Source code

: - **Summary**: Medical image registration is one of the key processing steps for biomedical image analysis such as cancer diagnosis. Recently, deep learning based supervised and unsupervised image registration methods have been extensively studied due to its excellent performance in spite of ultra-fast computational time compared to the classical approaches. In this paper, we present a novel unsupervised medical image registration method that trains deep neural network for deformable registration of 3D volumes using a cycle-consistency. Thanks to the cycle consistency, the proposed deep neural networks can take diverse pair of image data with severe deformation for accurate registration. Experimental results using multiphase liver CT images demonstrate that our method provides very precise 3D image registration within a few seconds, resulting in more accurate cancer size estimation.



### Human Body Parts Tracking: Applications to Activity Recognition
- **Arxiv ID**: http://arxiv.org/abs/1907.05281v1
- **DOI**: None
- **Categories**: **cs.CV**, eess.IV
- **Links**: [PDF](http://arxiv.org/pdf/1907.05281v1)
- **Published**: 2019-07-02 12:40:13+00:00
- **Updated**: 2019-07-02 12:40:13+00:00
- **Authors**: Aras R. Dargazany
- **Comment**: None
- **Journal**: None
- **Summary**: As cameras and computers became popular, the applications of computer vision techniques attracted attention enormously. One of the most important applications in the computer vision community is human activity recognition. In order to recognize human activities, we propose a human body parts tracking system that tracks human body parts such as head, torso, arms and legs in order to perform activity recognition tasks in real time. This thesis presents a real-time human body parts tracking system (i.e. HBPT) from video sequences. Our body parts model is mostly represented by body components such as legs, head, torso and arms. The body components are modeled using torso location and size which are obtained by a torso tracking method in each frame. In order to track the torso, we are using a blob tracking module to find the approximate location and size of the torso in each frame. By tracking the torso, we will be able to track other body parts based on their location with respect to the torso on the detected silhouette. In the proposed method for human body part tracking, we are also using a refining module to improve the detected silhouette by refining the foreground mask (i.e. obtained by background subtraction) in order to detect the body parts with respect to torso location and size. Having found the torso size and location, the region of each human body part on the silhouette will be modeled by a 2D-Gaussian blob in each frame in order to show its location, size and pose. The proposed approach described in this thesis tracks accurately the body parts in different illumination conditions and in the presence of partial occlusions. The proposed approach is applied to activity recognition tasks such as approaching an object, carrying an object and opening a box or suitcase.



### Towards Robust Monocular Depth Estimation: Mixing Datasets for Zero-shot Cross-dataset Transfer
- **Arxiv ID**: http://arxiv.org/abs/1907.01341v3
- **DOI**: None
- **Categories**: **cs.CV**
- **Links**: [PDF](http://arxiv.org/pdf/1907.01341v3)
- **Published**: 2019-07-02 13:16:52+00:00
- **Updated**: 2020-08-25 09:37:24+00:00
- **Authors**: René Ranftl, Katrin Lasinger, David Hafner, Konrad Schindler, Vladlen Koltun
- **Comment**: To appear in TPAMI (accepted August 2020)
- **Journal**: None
+===+
- [Exercise description]:
Could you copy exactly the lines from the one containing "- **Authors**: René" through the end of the records above, and nothing more?

- [Answer box]:
- **Authors**: René Ranftl, Katrin Lasinger, David Hafner, Konrad Schindler, Vladlen Koltun
- **Comment**: To appear in TPAMI (accepted August 2020)
- **Journal**: None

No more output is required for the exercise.